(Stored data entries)
++++++++++
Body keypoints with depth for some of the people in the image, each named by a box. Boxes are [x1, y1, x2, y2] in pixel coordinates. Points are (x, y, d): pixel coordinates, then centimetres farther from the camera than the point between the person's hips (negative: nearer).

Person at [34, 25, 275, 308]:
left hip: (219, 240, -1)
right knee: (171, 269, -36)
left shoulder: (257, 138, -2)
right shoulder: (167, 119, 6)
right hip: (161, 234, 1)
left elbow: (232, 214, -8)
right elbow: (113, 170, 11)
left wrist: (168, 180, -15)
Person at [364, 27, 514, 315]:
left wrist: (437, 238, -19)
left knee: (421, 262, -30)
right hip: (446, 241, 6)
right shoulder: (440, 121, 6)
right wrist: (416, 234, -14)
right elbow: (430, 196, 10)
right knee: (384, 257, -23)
++++++++++
__Task statement__
Which lines in the records contain the word "right"? Pick out each of them and copy it in full, treating uppercase and lowercase as different.

__Result of this exercise__
right knee: (171, 269, -36)
right shoulder: (167, 119, 6)
right hip: (161, 234, 1)
right elbow: (113, 170, 11)
right hip: (446, 241, 6)
right shoulder: (440, 121, 6)
right wrist: (416, 234, -14)
right elbow: (430, 196, 10)
right knee: (384, 257, -23)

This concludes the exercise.